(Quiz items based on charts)
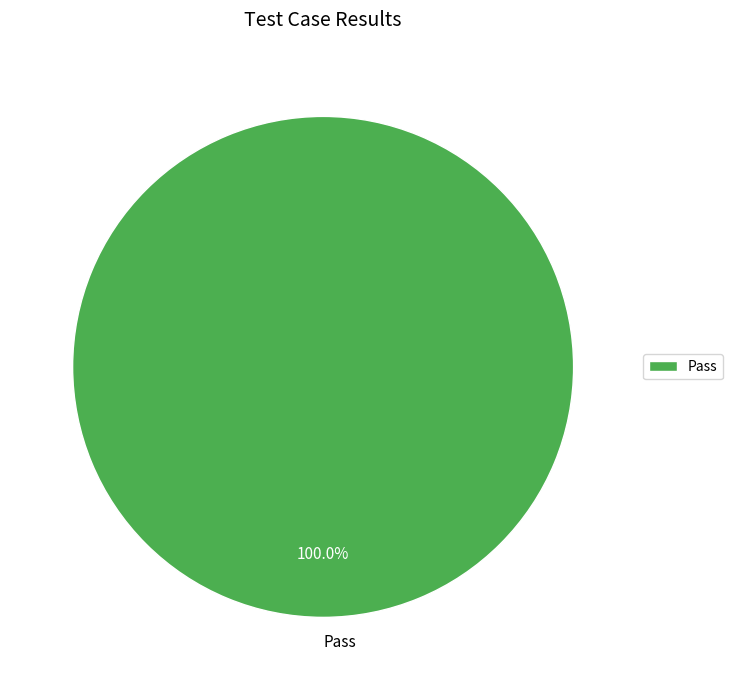

Is there any slice that represents more than half of the pie?

Yes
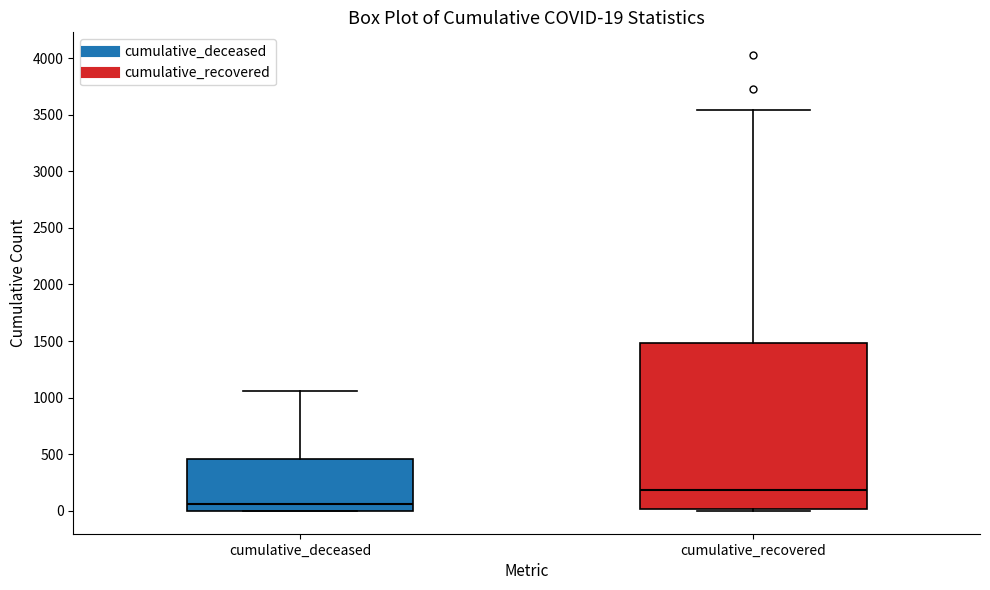

Which box has the highest median line?

cumulative_recovered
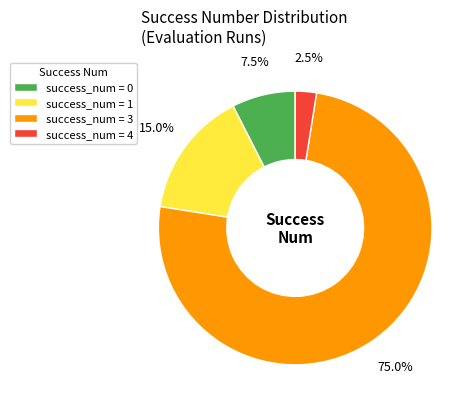

Does any single category account for the majority?

Yes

> **What you will do**
Lay out every line of the items above as a numbered list, skipping blank lines and leaving out the pictures.

> **Exercise result**
1. Is there any slice that represents more than half of the pie?
2. Yes
3. Which box has the highest median line?
4. cumulative_recovered
5. Does any single category account for the majority?
6. Yes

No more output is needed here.